◆ TASK REQUIREMENTS
In the listing below, the lines starting with the line with "Gốc lũa Bonsai 200 (có sẵn)" and going on through the line with "Co-auteur avec" are to be reproduced exactly, and only those.

◆ RECORDED INFORMATION
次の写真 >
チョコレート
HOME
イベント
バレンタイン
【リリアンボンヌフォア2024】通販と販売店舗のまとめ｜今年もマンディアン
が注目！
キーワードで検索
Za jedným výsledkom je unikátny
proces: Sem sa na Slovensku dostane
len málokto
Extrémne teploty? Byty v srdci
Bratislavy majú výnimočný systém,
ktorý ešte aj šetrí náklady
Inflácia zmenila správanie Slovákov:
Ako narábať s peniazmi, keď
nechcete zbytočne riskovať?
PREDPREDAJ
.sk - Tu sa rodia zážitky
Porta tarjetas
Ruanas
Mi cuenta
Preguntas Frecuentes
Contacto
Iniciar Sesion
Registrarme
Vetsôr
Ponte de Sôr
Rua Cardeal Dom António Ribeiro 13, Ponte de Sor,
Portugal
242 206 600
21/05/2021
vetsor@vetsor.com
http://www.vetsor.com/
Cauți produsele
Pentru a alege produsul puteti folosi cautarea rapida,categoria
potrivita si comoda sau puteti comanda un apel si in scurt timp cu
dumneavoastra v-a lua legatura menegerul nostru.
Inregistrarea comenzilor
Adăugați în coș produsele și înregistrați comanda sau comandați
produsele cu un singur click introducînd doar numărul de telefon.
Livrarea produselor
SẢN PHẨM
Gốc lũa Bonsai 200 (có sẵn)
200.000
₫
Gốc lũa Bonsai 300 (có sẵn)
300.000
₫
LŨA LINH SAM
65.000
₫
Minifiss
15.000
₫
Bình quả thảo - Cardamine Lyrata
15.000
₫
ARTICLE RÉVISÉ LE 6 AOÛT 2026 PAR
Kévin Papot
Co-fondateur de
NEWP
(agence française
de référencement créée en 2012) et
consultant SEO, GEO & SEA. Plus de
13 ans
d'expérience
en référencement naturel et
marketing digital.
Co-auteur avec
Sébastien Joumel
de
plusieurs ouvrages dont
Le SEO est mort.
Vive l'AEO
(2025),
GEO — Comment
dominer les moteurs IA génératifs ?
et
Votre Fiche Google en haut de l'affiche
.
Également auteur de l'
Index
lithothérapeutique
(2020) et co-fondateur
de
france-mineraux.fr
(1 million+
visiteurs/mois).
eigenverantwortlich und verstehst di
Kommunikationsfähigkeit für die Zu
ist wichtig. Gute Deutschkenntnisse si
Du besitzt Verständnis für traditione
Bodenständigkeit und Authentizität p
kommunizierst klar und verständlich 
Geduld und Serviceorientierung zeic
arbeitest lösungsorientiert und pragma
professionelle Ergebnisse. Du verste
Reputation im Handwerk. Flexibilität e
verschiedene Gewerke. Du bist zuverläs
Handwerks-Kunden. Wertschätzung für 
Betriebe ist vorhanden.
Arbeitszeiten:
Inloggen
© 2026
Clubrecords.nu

◆ SOLVED EXERCISE
Gốc lũa Bonsai 200 (có sẵn)
200.000
₫
Gốc lũa Bonsai 300 (có sẵn)
300.000
₫
LŨA LINH SAM
65.000
₫
Minifiss
15.000
₫
Bình quả thảo - Cardamine Lyrata
15.000
₫
ARTICLE RÉVISÉ LE 6 AOÛT 2026 PAR
Kévin Papot
Co-fondateur de
NEWP
(agence française
de référencement créée en 2012) et
consultant SEO, GEO & SEA. Plus de
13 ans
d'expérience
en référencement naturel et
marketing digital.
Co-auteur avec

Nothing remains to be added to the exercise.